I would seek as much as possible to avoid having talk of my being in employment from reaching the neighborhood.

I could, if necessary, wholly avoid returning to the vicinity of Meryton, and only meet the children in London at times when they visit the Gardiners.

I am, however, absolutely determined to not be a burden. If you wish me to pay for their lodging I shall be able to manage that as well.

Elizabeth stared at the paper.

She was half tempted to wholly throw the paper away and begin again. It was quite likely that Papa would be deeply offended by what was written there.

This was why she did not wish to write to him at all. This was why she did not wish to have anything to do with him. Because her mode of life was so utterly different. And there was also a resentment.

Longbourn was supposed to be worth two thousand a year. It could in no way be difficult for him to save for respectable dowries, apprenticeship fees for George, and everything else, and still maintain their consequence. Just a little economy would be necessary.

Damn him. Damn all men.

All useless, awful, terrible.

Maybe Mr. Darcy was not so bad, so far as she could perceive. His chief defects were a propensity to hate himself and to shoot useless husbands.

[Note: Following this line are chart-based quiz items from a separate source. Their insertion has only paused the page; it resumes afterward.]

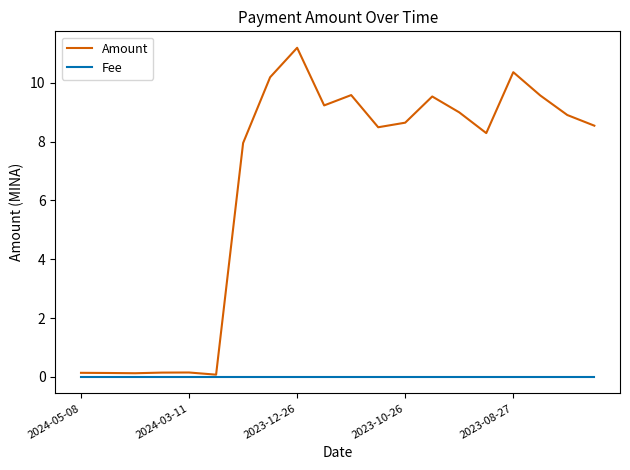

Which series has the largest total across all categories?

Amount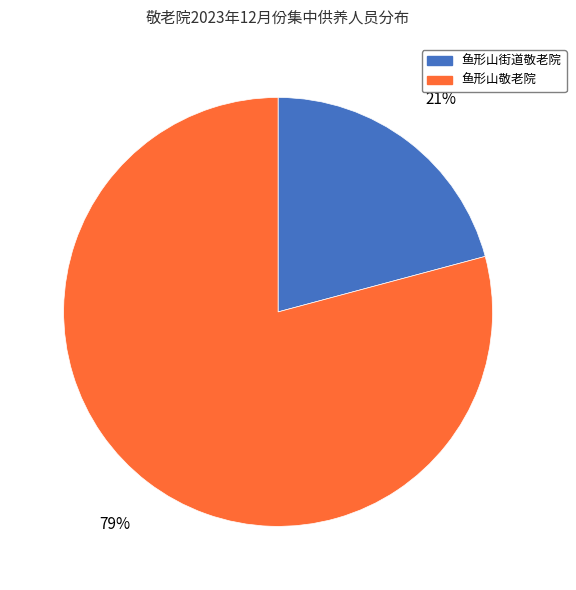

How many slices are in this pie chart?

2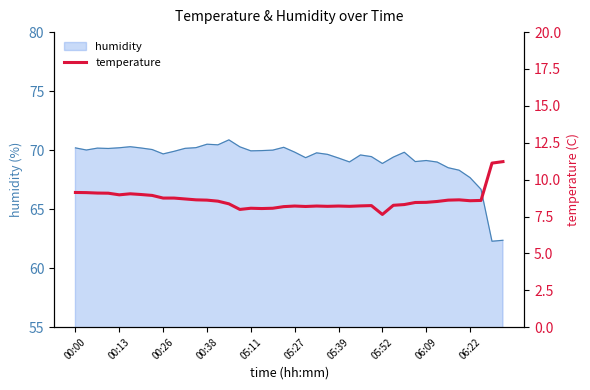

The value of humidity at 06:09 is 107.7. True or false?

False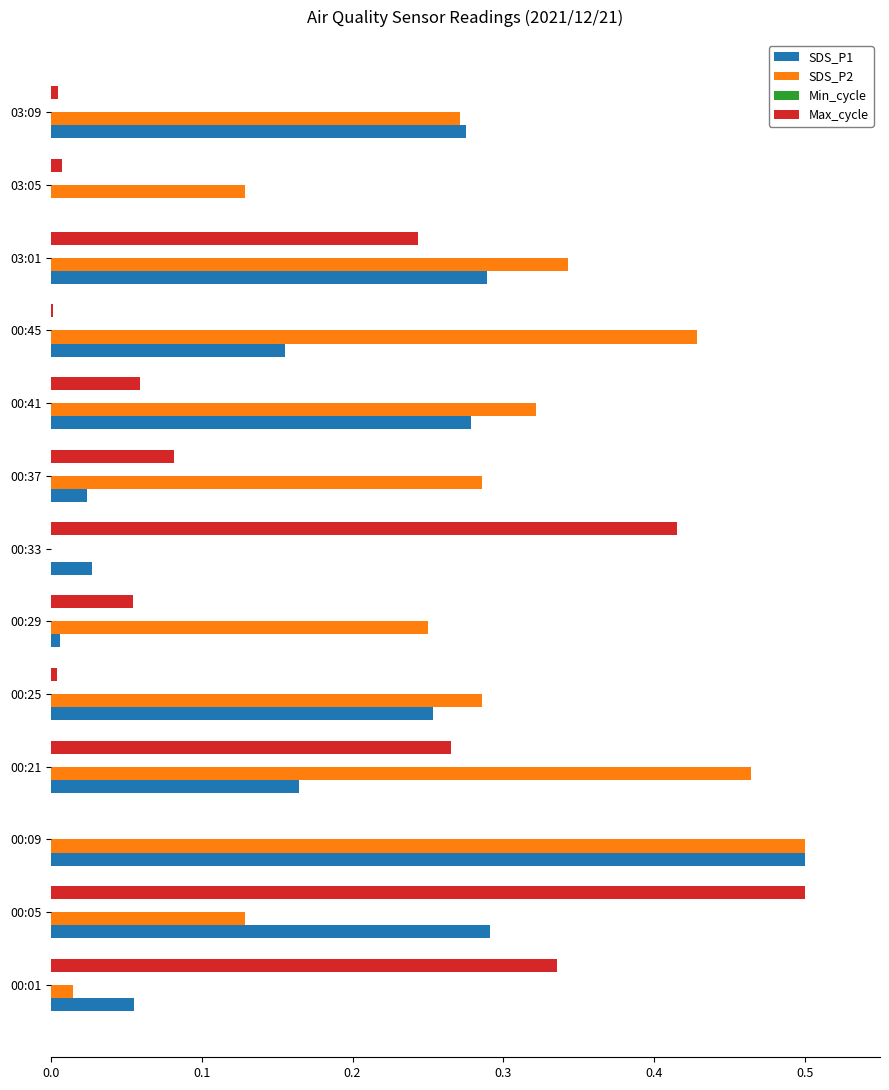

What is the sum of all SDS_P1 values?

2.3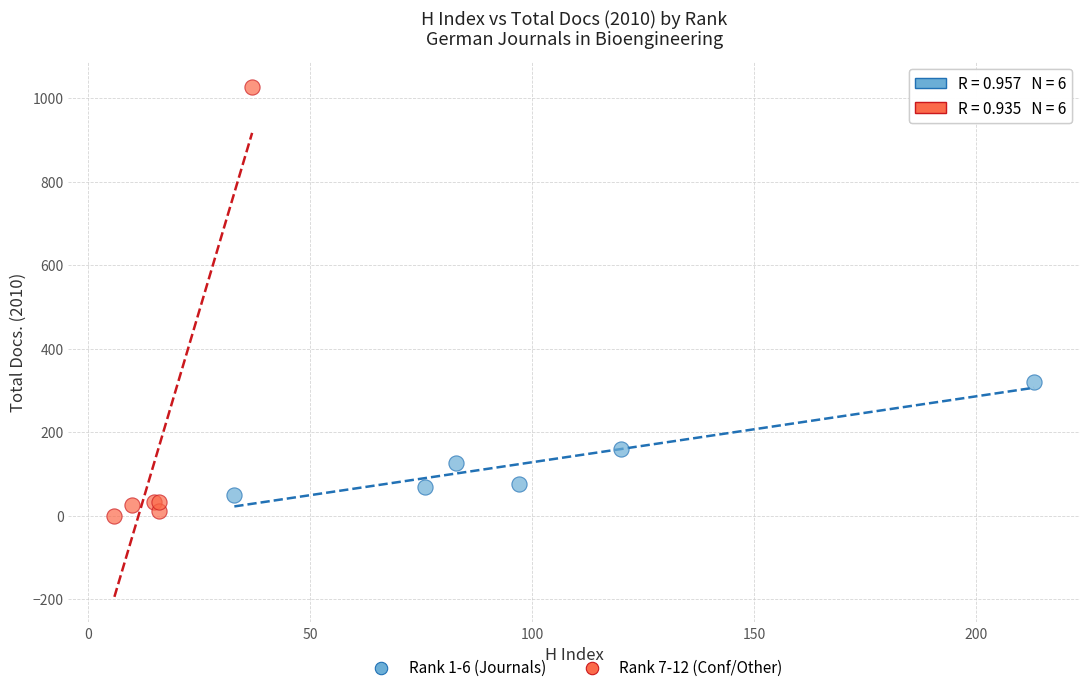

What are all the series names shown in the legend?

Rank 1-6 (Journals), Rank 7-12 (Conf/Other)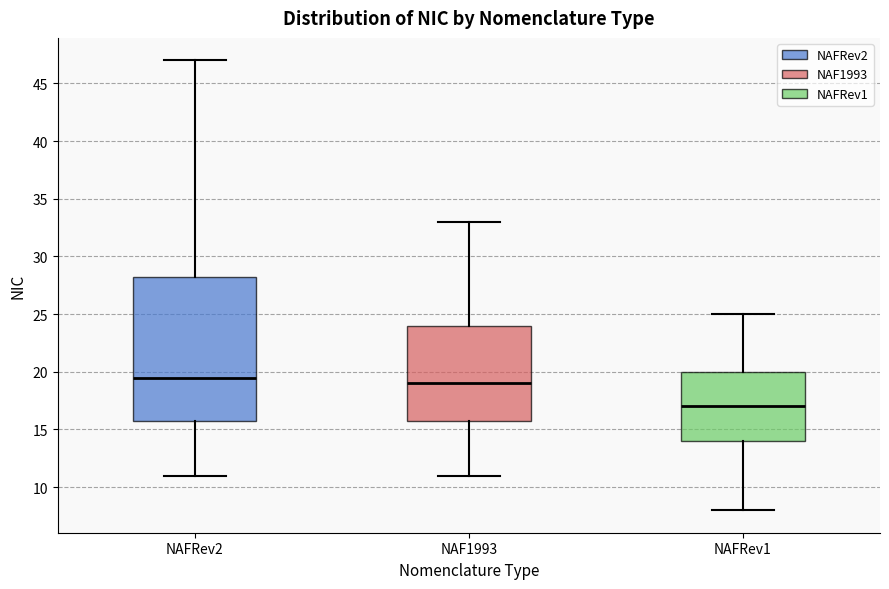

Which box is the tallest, from its lower edge to its upper edge?

NAFRev2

Elizabeth crossed out the last sentences. Thoroughly, with several lines through them. It would take Papa some work to read what had been there before.

She finished the letter: I miss you, Papa, and I wish I had not married against your advice.

After that Elizabeth signed her name, packaged the letter up, sealed it with the fine wax kept in the desk, and gave it to the footman to be mailed out. There was no question of her being the one to pay the postage, so she said nothing about that matter.

Mr. Darcy was looking at her, and his manner was approving.

A week later Elizabeth received a reply. A short letter, fitting her father’s habits:

Elizabeth, I miss you. I want to see you again, and the children.

We will talk about other matters when you come home.

I deeply regret having impressed on you the sense of your responsibility to your sisters more firmly than I should have.

It is my duty to care for my daughters. For all of them.

For you as well. I see you adopting a mulish and proud expression when you read that.

So, I shall write no more, you know I do not take pleasure in writing long letters.

Lizzy, please come home as soon as you can.